- Luke Eastman
This "backstory" is a part of a collection of articles that describes some of the obstacles that Seven Days reporters faced while pursuing Vermont news, events and people in 2021.
I had considered the possibility that my passport might have expired, but I didn't bother to check before my partner and I set off for the Eastern Townships of Québec to do some high-stakes reporting on the local sauna scene. You might call that bad planning, but I prefer to think of it as self-preservation. If I had known that my passport expired at the beginning of this year, I would have freaked out, and then we would have had to cancel the trip, and then I still would have had to find a way to write the story, minus the exciting spa material. Better to forge ahead in ignorance, I thought, and let them spurn me at the gates!
When we arrived at the border checkpoint, I gave our passports to the customs agent and braced myself for the big reveal, as if this completely predictable event were the unboxing of Schrödinger's cat. The agent looked at my passport, then at me. "You know this expired in January 2021?" he asked with inscrutable Canadianness.
"I didn't know that!" At least I didn't have to feign surprise. My partner shifted uncomfortably in the passenger seat.
Related In Cold Climes Across the World, People Have Sauna Culture. Why Doesn't Vermont?

The border patrol agent's facial muscles gave no quarter. "Do you have any plants, fruits or vegetables with you?" So we'd moved on to the horticultural part of the inquisition! Passage might yet be ours!
"None!" I replied cheerfully. And then I remembered the enormous sack of mulch in the rear of my car, barely concealed beneath my bagged summer tires, which were visible through a window. Fuck.

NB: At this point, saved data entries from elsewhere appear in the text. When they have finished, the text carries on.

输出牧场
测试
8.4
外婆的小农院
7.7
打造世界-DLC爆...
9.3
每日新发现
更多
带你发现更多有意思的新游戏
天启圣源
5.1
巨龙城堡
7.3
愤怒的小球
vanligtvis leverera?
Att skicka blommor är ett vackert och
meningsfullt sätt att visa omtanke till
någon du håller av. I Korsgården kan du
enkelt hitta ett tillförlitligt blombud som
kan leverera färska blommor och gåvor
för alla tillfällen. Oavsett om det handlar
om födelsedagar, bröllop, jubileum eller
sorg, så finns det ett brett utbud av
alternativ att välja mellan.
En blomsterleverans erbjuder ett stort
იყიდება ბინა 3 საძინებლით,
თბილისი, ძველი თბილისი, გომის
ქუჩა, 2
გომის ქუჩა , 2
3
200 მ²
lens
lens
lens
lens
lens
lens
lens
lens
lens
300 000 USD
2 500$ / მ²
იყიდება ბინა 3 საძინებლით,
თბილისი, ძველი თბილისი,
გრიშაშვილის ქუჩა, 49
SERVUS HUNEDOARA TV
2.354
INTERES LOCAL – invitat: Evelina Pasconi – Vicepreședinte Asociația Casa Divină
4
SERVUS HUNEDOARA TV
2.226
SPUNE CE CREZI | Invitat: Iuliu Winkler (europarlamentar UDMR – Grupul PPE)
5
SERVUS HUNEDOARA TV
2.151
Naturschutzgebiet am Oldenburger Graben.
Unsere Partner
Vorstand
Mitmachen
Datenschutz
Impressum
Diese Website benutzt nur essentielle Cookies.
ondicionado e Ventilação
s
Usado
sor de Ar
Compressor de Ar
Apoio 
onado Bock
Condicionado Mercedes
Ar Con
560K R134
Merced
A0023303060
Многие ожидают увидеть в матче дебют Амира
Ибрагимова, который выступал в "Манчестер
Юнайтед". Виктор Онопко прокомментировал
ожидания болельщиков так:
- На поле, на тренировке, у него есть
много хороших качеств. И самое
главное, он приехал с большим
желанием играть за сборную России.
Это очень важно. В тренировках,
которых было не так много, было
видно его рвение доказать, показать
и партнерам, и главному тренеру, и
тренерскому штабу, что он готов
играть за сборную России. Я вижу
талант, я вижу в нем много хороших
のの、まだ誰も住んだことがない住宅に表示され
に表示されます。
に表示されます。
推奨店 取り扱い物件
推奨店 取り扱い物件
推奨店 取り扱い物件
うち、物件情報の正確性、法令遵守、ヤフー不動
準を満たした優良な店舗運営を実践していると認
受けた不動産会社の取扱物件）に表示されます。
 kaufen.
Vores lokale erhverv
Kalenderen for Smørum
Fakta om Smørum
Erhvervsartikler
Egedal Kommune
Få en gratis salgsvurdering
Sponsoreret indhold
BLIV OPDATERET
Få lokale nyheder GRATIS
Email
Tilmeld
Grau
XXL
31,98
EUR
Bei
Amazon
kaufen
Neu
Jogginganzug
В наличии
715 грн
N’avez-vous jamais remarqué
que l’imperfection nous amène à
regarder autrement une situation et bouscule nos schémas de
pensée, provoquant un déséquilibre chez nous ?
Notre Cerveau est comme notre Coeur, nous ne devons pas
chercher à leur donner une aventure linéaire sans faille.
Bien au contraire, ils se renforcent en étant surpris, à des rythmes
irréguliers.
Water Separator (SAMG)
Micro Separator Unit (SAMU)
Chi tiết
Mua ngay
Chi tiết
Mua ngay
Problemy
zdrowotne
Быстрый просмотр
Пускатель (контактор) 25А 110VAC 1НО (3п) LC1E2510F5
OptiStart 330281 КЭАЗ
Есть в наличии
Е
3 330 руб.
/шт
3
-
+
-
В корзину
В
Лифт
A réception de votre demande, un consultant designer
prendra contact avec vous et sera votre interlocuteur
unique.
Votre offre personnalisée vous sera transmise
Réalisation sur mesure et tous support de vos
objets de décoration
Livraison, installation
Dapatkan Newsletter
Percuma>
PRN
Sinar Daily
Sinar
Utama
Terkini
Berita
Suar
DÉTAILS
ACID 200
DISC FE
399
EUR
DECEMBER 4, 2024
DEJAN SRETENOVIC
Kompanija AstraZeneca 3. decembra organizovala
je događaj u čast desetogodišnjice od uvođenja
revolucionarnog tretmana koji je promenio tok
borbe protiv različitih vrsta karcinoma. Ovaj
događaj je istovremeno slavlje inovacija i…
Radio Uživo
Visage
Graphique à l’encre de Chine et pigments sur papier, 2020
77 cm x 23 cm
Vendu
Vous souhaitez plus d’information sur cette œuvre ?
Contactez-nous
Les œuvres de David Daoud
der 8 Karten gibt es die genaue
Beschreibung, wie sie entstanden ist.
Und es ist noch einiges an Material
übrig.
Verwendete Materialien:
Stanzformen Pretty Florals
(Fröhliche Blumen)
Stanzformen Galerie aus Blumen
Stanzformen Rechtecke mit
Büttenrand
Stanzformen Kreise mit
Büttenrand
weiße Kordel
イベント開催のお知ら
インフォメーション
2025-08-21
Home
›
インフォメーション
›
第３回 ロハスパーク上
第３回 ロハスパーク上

The agent pointed at the tire bags. "And what are those?"
"Oh, just tires," I said, trying to affect a casual tone that only managed to sound deeply unconvincing. The whole disaster was already unspooling in my mind: He'd ask to inspect the trunk, and then he'd find the mulch, and this reporting operation would be quashed because of my own idiocy and, for the love of God, mulch.
The agent handed back our passports. "Safe travels," he said. We drove on with my expired passport and organic contraband, feeling like the smallest of small-time outlaws.
It seemed futile to dwell on what we would do if the U.S. customs agent didn't allow us back into the country; now that I'd chanced detainment in Canada so that we could have an evening at a spa, the only sane choice was to enjoy ourselves. A few hours later, we rolled up to the checkpoint again, fresh as newborns after two hours of sweating and cold-pool plunging. I handed my passport to the border patrol officer and tried not to think about when our next showers might be.
"What did you guys do in Canada?" the officer asked, studying our documents.
"We went to a spa."
"And what did you do there?"
"At the spa?"
"Yes, at the spa."
"We, um, relaxed."
Miraculously, that was good enough for him.